The sexes present considerable difference in size, but are very similar in their markings; both are spotted, but the female is by far the finest bird in every respect.

Crown of the head, cheeks and ear-coverts dark chestnut, each feather having a mark of brown down the centre; facial disc, back of the neck, upper part of the back, and chest uniform dark grey; lower part of the back and scapulars dark grey, most of the feathers being blotched and marked at the tips with two faint spots of white, one on each side of the stem; shoulders, under surface of the wing, abdomen, thighs and under tail-coverts rich chestnut, the whole of the feathers beautifully spotted with white, the spots regularly disposed down each web, and being largest and most distinct on the abdomen; greater and lesser wing-coverts brownish grey, irregularly barred and tipped with a lighter colour; secondaries dark grey, crossed with three narrow lines of dark brown, and tipped with a broad band of the same colour, the extreme tips being paler; primaries black for two-thirds of their length, their bases brownish buff; upper tail-coverts brown, barred and tipped with greyish white; tail alternately barred with conspicuous bands of dark brown and grey, the brown band nearest the extremity being the broadest, the extreme tips greyish white; irides bright orange-yellow; cere olive-yellow; bill blue at the base, black at the culmen and tips; legs yellow.

The young has the whole of the upper surface nearly uniform dark brown, the tail more numerously barred, and the feathers of the chest and upper part of the abdomen striated, instead of spotted with white: in other respects it resembles the adults.
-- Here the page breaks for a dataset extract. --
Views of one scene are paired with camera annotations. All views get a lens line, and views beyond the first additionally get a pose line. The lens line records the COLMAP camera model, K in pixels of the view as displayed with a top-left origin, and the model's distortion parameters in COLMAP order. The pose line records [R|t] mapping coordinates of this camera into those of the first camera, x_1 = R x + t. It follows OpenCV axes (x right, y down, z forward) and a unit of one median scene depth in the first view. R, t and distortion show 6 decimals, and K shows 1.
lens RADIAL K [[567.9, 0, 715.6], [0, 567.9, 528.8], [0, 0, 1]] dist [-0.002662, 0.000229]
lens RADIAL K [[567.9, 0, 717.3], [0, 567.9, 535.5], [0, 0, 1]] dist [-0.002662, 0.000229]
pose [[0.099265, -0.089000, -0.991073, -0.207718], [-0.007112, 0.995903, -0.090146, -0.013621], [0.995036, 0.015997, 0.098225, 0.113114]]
The front figure represents the female and the other the male, about two-thirds of the natural size.

STRIX CASTANOPS: Gould.
Gould and H. C. Richter del et lith. Hullmandel & Walton Imp.

STRIX CASTANOPS, Gould.
Chestnut-faced Owl.

Strix castanops, Gould in Proc. of Zool. Soc., Part IV. p. 140; and in Syn. Birds of Australia, Part III.

Van Diemen’s Land is the native country of this Owl, a species distinguished from all the other members of the genus Strix, as now restricted, by its great size and powerful form; few of the Raptorial birds, in fact, with the exception of the Eagles, are more formidable or more sanguinary in disposition than the bird here represented.
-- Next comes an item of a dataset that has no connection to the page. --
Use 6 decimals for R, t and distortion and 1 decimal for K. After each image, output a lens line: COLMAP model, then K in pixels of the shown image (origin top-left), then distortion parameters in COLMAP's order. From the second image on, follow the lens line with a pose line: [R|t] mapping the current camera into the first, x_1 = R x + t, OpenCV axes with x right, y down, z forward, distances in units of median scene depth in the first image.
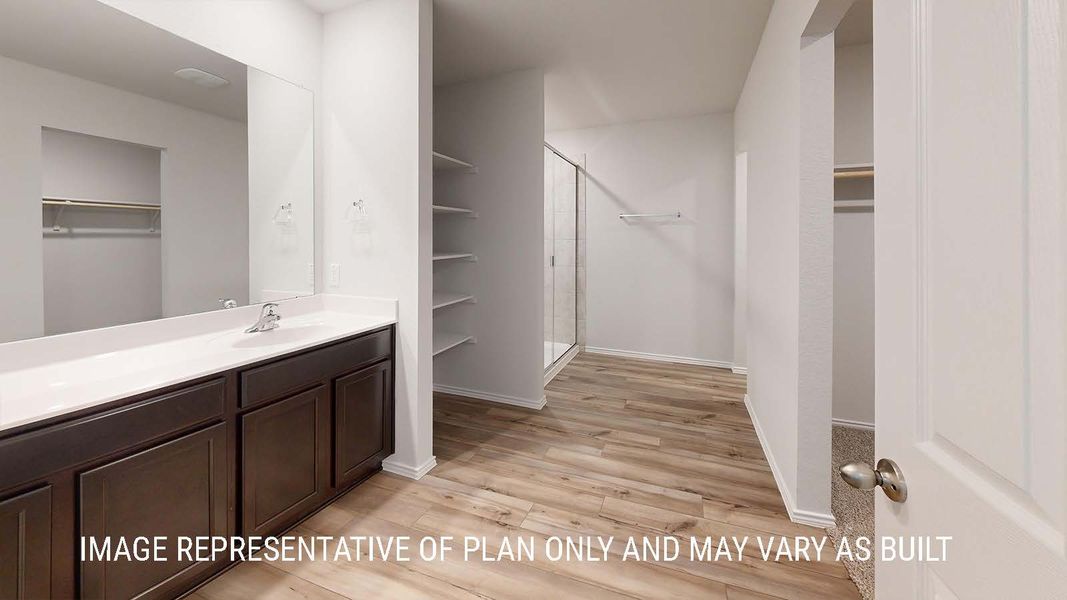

Forests of large but thinly scattered trees, skirting plains and open districts, constitute its natural habitat. Strictly nocturnal in its habits, as night approaches it sallies forth from the hollows of the large gum-trees, and flaps slowly and noiselessly over the plains and swamps in search of its prey, which, as is the case with the other members of the genus, consists of rats and small quadrupeds generally, numerous species of which abound in the country wherein it is destined by nature to dwell.